A Moveable Feast and The Paris Wife

June Book Club was a double bill: A Moveable Feast by Ernest Hemingway and The Paris Wife by Paula McLain.

A Moveable Feast is a collection of vignettes recalling the years in the 1920s Hemingway spent living in Paris. Each of the people he knew there, Gertrude Stein, F. Scott Fitzgerald, Ford Maddox Ford, James Joyce, Ezra Pound and several others, has their story told. The depictions aren’t always flattering but there is a sense that all the fluff has been cut away and that Hemingway gets to the core of who people really are. While technically this is non-fiction it was written many years after the events, and knowing that Hemingway’s fiction is closely based on his life, there is the sense that story and style matter more than fact. The truth that Hemingway is in search of is a truth of the heart and mind, not the truth of reportage. The content isn’t something I’d normally enjoy; it’s a bit gossipy and has a slight feel of Heat magazine to it, but I love the writing style.

I love the deceptively simple bare bones starkness of it. I love the way every single word matters. I love the intensity and the sense of striving for emotional truth. I first read this when I was nineteen and it’s always interesting to read again the things that had a big impact when you were young, just to see whether it’s as good as you remember, or whether the greatness was fuelled by teen angst. It was better second time round. I will definitely be re-reading the rest of his work at some point soon.

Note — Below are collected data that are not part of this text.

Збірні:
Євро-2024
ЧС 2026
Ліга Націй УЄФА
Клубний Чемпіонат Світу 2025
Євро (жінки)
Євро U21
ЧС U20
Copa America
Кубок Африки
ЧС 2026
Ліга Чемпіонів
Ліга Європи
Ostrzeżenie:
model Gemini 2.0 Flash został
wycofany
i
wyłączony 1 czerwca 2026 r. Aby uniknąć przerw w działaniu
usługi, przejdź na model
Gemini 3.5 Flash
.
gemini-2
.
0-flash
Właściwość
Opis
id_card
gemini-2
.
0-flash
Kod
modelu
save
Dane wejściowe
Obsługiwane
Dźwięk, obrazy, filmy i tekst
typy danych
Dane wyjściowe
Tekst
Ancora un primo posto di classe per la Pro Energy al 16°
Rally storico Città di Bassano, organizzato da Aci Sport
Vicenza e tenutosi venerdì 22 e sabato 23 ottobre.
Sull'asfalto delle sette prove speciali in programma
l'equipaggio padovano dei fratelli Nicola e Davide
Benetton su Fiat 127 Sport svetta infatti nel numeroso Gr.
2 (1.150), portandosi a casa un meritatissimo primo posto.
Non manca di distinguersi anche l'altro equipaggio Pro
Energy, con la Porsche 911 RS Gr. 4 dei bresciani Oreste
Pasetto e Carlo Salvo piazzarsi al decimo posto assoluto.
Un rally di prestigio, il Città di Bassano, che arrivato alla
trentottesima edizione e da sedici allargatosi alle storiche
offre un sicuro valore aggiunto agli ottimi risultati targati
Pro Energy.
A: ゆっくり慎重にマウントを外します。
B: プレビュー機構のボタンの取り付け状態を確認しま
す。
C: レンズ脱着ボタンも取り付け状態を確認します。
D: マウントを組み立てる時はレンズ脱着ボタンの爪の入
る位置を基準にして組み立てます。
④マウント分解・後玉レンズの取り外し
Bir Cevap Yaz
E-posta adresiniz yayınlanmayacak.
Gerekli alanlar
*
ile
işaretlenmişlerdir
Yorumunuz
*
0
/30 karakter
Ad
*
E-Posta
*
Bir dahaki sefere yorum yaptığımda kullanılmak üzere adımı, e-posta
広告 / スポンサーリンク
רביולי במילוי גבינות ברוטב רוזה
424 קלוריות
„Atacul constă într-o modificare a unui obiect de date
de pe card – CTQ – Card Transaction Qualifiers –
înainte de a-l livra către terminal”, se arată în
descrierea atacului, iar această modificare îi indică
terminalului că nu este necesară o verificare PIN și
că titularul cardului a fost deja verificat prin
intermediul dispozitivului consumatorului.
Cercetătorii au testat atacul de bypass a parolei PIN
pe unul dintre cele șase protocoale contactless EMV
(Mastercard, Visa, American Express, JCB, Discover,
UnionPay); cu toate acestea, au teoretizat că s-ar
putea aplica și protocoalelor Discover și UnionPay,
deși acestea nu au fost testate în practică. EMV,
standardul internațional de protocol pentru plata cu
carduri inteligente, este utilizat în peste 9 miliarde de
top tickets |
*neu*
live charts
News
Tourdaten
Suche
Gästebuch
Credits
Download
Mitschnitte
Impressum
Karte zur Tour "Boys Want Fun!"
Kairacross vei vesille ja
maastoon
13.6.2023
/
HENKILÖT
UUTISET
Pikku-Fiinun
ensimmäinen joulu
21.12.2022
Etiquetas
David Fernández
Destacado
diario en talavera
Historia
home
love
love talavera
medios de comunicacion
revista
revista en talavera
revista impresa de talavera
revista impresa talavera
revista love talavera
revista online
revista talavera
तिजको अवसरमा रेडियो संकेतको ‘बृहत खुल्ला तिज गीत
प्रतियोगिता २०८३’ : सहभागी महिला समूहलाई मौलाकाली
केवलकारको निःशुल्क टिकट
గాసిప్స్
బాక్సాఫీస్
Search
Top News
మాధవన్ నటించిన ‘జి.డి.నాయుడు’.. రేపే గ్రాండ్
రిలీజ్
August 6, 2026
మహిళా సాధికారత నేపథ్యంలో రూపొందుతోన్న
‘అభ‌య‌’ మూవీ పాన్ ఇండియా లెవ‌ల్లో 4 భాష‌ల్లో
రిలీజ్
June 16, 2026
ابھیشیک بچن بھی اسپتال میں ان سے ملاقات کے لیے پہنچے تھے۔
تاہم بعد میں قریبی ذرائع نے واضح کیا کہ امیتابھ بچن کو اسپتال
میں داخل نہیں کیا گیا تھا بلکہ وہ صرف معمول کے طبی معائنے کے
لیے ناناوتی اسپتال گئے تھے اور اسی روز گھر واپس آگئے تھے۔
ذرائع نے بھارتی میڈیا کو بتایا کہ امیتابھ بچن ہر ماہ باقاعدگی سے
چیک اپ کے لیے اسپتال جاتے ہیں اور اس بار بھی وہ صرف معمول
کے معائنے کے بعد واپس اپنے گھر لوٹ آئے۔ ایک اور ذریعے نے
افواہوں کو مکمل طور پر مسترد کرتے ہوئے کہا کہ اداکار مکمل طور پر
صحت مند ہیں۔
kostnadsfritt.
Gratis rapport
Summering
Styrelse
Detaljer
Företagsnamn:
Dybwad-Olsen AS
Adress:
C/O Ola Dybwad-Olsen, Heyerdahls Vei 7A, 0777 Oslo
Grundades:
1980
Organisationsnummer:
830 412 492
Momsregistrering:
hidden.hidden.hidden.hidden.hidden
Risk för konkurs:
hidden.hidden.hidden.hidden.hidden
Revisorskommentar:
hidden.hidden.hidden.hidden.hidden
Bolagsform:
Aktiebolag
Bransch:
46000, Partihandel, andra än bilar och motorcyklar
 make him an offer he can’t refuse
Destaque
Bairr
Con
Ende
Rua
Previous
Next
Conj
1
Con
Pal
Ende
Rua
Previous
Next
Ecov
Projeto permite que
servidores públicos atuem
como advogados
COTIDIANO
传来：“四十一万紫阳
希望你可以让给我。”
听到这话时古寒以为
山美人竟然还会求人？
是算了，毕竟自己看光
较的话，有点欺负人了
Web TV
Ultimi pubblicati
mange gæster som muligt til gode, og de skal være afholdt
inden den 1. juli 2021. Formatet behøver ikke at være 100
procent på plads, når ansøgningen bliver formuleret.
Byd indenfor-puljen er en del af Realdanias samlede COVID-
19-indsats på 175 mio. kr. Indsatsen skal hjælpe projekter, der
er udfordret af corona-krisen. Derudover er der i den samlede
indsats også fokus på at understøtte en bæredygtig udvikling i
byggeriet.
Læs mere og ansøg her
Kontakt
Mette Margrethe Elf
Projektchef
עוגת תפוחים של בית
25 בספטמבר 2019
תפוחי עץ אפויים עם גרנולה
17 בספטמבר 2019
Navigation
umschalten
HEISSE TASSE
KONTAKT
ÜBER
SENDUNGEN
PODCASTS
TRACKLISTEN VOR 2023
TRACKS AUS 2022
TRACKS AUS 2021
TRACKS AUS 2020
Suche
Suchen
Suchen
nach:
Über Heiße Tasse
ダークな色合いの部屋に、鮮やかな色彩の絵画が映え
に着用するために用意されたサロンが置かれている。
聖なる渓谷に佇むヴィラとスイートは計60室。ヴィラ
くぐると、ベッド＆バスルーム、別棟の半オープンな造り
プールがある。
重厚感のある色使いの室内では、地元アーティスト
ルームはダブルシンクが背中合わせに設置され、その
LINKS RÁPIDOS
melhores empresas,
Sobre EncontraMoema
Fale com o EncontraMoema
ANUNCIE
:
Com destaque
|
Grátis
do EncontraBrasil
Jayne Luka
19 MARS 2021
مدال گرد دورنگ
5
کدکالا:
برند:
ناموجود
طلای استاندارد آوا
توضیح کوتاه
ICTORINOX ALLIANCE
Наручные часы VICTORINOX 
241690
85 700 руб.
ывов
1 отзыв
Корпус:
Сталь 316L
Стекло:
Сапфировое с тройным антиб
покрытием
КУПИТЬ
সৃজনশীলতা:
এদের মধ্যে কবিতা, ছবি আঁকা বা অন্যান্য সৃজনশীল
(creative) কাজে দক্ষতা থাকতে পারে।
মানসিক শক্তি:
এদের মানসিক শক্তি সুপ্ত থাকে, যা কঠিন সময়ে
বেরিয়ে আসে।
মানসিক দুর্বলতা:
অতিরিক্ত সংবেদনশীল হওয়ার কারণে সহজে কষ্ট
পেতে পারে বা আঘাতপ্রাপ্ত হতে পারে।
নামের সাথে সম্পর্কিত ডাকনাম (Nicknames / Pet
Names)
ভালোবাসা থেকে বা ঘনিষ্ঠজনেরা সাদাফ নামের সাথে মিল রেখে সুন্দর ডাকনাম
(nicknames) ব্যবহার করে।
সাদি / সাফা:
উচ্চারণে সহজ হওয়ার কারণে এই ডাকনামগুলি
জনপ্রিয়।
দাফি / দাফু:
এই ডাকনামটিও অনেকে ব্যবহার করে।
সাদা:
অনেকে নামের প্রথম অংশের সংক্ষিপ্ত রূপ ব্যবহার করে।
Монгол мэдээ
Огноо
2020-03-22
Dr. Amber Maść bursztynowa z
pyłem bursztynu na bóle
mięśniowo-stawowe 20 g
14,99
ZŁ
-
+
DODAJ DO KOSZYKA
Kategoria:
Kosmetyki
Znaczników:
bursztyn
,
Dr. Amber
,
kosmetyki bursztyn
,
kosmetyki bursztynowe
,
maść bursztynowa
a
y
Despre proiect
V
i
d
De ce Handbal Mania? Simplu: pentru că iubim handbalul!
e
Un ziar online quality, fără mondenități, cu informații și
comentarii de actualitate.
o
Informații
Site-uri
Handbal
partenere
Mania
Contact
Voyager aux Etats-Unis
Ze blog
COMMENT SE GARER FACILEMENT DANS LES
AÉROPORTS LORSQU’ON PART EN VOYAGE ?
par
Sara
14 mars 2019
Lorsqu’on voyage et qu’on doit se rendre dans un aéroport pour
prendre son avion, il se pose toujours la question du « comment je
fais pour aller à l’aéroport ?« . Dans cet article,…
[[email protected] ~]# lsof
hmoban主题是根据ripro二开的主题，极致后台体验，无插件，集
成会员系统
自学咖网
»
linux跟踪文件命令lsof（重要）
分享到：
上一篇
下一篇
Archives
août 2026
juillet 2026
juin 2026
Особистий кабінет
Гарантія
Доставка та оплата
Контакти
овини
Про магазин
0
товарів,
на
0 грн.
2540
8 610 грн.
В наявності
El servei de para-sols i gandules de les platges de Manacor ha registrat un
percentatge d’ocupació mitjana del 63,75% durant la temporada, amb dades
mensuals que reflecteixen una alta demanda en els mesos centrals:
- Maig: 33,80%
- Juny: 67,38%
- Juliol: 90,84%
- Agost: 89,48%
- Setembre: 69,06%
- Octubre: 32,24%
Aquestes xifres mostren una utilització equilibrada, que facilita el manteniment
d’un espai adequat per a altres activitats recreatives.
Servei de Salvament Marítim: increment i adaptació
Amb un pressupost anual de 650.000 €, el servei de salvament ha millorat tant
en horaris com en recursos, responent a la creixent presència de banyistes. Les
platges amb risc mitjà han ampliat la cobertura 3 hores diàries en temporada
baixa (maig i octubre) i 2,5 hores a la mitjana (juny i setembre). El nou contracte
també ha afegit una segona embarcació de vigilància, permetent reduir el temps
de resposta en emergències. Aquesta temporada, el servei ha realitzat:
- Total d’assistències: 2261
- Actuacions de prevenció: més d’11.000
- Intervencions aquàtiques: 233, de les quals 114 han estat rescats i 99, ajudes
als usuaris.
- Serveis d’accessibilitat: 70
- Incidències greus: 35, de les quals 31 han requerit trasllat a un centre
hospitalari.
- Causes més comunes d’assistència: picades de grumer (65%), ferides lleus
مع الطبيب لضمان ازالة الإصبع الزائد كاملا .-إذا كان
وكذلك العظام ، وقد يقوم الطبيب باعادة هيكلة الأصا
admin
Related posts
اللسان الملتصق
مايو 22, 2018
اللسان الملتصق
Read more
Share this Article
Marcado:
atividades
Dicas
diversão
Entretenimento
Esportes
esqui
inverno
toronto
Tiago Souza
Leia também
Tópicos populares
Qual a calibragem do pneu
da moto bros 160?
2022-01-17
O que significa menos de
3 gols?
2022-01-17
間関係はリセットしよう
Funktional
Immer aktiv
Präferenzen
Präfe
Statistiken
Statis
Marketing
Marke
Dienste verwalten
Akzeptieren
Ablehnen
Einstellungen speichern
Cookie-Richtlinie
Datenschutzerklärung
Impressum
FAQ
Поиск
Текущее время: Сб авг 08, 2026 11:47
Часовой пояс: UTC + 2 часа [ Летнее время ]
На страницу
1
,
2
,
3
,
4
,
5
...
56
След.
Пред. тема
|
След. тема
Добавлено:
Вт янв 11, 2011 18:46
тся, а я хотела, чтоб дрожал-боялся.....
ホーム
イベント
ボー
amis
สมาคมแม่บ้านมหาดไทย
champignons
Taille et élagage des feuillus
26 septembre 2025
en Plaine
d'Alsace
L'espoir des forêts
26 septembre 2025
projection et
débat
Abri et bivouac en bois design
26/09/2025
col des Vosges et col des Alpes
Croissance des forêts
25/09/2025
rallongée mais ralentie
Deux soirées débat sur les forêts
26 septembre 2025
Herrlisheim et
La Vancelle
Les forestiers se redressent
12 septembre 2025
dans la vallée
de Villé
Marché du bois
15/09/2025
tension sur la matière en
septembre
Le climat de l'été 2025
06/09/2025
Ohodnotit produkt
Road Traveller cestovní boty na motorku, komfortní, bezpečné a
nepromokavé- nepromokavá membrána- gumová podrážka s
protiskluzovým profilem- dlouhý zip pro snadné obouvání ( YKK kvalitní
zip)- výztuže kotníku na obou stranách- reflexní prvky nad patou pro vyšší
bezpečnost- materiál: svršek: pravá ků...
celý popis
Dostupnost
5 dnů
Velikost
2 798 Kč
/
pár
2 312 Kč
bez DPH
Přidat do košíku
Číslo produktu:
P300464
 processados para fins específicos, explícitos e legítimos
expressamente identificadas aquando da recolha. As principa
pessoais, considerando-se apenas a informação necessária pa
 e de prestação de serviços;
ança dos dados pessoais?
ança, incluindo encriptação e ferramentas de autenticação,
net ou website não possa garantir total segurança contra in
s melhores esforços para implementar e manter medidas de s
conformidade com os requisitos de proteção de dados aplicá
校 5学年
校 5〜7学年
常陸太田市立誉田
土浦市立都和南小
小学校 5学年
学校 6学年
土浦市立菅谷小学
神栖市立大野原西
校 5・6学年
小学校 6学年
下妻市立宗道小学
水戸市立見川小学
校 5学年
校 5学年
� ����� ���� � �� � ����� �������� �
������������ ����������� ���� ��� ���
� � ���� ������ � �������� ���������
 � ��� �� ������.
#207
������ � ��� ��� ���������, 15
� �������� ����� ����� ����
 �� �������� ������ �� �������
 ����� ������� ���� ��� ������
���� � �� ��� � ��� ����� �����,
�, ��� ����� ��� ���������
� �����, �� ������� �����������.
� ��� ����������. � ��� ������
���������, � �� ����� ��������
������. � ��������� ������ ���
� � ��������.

The Paris Wife is the story of Hadley, Hemingway’s wife during the Paris years. Hadley is a shadowy figure in A Moveable Feast and barely gets mentioned. She isn’t even named until halfway through. It was a brave choice to write this book, given that Hemingway is one of those writers that tends to inspire irrational fandom. It starts when they meet in Chicago, tells the story of their courtship and marriage, and then the story of their time in Paris up until Hemingway falls in love with someone else and their marriage ends.

I didn’t find McLain’s portrayal of Hadley sympathetic. From the notes to the book, it seems McLain did a lot of research and tried to keep her story as factual as possible – although when I was reading the story I wasn’t convinced she’d done any research at all. For the first half of the book I was intensely annoyed; the tone was all wrong, the language was too modern and the dialogue didn’t ring true. Fortunately, it’s a very easy read so it didn’t take long to get through it. And by the halfway point I was totally engaged. The second half of the book was much better and much of what’s wrong with it would have been fixed by cutting the first 150 pages.

The Paris Wife makes an interesting counterpoint to A Moveable Feast and it’s worth reading to round out your perspective. It’s particularly illuminating about the events that became The Sun Also Rises.  Any Hemingway is worth reading.